*EXERCISE A*. Decide whether each statement agrees with the passage on cancer complexity and therapeutics below, answering yes or no and quoting the words that settle it: (i) Only a few classes of very effective drugs are needed in CVD. (ii) Prostate cancer shows low levels of heterogeneity. (iii) Most preclinical assays of anti-cancer activity can detect drug resistance driven by enhanced adaption.
*EXERCISE B*. Extend the passage on cancer complexity and therapeutics below, starting after its final sentence.

*QUOTED PASSAGE*.
Cancer is a complex and variable chronic disorder (summarized in Figure 1) in humans with a large potential preventable component. Many cancers are not of hereditary origin and may be linked to the relationship between lifestyle and cellular inflammation. ³⁴ As highlighted by Loud and Murphy, cancer screening has decreased the morbidity and mortality of cancer, particularly where it leads to the identification of precursor lesions. ³⁵ However, a comparison with cardiovascular disease (CVD), the other major high‐profile chronic disorder in humans, is insightful. In CVD, the focus is on detecting the very early origins of the disease with well‐established biomarkers and subsequently intervening with therapeutics that prevent the progression of the disease to a complex advanced state. As a consequence, there are remarkably few classes of very effective therapeutic drugs needed to achieve that purpose in CVD. In the absence of a comprehensive battery of early biomarkers for the early detection of cancer, a great deal of cancer therapy is needed to be directed to the treatment of the established disease.

FIGURE 1.

A summary of the consequences of carcinogenesis and complexity illustrating a potential role for the repurposing of existing therapeutics

5.2. Tumour heterogeneity and diversity

With advanced disease comes heterogeneity, diversity, differentiation and abrogation of the cellular processes regulating cellular growth and division. Prostate cancer illustrates well the nature of heterogeneous cancer. It is a cancer with high levels of inter‐ and intraheterogeneity. As highlighted by Boyd et al., it is likely that distinct pathways for prostate carcinogenesis exist and they are of the view that genomic instability is responsible for genomic alterations which in combination determine the response to standard chemotherapies. ³⁶ The heterogeneity of cancer is also illustrated, for example, with cancer relapse and therapy‐resistant leukaemia and demonstrates the need to understand genomic abnormalities at diagnosis and at relapse. ³⁷ Much of our understanding in this complex area has come from appreciating the gene basis of the disease and its role in contributing to the malignant phenotype. ³⁸ In all likelihood, the processes that contribute to this transformed state also overlap with those that dictate drug sensitivity and resistance. ³⁸ Recently, it has been suggested that drug resistance is the result of a generation of resistant genotypes that undergo extreme selection and ultimately result in the fixation of a stably resistant genomic configuration. Moreover, drug resistance driven by enhanced adaption is undetectable by most preclinical assays of anti‐cancer activity. ³⁹ We have described the relationship between hypermutation and DNA repair with cellular‐based drug resistance previously. ⁴⁰ Not surprisingly, this high‐level complexity in cancer, unlike the other major chronic disorder of CVD, drives a need not for fewer but for an expanded portfolio of cancer chemotherapeutics.

Traditionally, cancer therapeutics have come from NCEs. While this discovery process must continue, increasingly there is a growing appreciation that the entire portfolio may be increased by identifying novel chemotherapeutics, including those drugs that potentially overcome drug resistance, from existing drugs approved for non‐cancer indications and that have been used safely for many years in populations.

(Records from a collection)

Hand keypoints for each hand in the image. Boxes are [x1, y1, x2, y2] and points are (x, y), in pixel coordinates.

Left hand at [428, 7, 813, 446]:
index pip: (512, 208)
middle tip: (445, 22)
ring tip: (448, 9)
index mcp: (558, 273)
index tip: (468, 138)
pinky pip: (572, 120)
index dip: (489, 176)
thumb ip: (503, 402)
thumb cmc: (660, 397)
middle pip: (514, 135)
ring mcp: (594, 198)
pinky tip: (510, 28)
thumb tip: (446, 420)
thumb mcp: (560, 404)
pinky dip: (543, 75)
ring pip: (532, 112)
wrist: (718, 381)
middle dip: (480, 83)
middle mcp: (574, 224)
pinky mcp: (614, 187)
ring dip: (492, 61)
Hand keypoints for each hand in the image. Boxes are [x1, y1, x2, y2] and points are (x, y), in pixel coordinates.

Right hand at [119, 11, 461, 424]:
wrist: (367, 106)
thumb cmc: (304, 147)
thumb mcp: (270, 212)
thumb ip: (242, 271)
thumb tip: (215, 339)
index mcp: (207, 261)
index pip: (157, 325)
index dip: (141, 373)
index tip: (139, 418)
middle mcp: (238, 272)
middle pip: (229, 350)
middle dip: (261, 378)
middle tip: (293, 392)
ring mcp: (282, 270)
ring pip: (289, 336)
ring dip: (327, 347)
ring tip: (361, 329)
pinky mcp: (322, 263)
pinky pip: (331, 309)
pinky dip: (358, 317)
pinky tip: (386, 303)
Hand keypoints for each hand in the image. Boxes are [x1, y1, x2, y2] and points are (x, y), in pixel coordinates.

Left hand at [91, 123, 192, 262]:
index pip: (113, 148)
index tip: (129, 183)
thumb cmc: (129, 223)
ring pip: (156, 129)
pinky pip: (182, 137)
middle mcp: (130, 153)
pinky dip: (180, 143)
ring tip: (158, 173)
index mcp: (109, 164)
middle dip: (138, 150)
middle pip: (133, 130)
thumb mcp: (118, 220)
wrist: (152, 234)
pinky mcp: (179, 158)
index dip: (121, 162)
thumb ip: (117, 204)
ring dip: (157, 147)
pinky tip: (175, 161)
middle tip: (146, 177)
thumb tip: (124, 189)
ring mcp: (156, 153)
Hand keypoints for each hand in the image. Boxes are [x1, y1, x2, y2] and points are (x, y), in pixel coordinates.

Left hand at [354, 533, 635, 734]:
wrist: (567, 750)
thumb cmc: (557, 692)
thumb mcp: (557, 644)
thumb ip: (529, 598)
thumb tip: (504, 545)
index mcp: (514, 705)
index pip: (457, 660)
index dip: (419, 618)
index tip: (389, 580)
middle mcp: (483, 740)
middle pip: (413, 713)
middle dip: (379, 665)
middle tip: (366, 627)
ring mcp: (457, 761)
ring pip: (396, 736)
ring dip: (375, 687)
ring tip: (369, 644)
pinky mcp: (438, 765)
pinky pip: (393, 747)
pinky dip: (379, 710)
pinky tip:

*TASK OUTPUT A*.
(i) Yes: "there are remarkably few classes of very effective therapeutic drugs needed to achieve that purpose in CVD."
(ii) No: "It is a cancer with high levels of inter‐ and intraheterogeneity."
(iii) No: "drug resistance driven by enhanced adaption is undetectable by most preclinical assays of anti‐cancer activity."

*TASK OUTPUT B*.
5.3. Tumour heterogeneity and pharmaceutical pleiotropy

In 2019 Pushpakom et al. highlighted 14 therapeutic agents that have been successfully repurposed for new indications. ¹⁰ The basis for repurposing is enshrined in the pleiotropic nature of the pharmaceutical portfolio. We have highlighted previously that many pharmaceuticals exhibit a diversity of actions. Looking at reported in‐vitro influences of existing drugs that may impair the pathological processes of gliomagenesis, we identified seven existing classes of therapeutic agents where the proposed antineoplastic effect was different from the primary indication. ⁴¹

There is a close interaction between pharmaceutical pleiotropy and tumour heterogeneity. For example, in solid tumours there may exist subpopulations of cells with distinct genomic changes within the same tumour in a process referred to as intratumour heterogeneity. A single drug may not be sufficient to treat a genetically heterogeneous tumour because cancer subclones may have resistance mutations that contribute to poor outcomes. ⁴² Simultaneous multiple targeting is of importance when addressing complex disorders, for often diseases are multifactorial conditions, possessing compensatory mechanisms that are resilient to single point targeting and can transform to robust disease conditions. ⁴³ The potential advantages of repurposing focusing on oncology with tumour heterogeneity fall largely into two domains: combination of existing therapies with repurposed drugs and multiple targets for each repurposed drug.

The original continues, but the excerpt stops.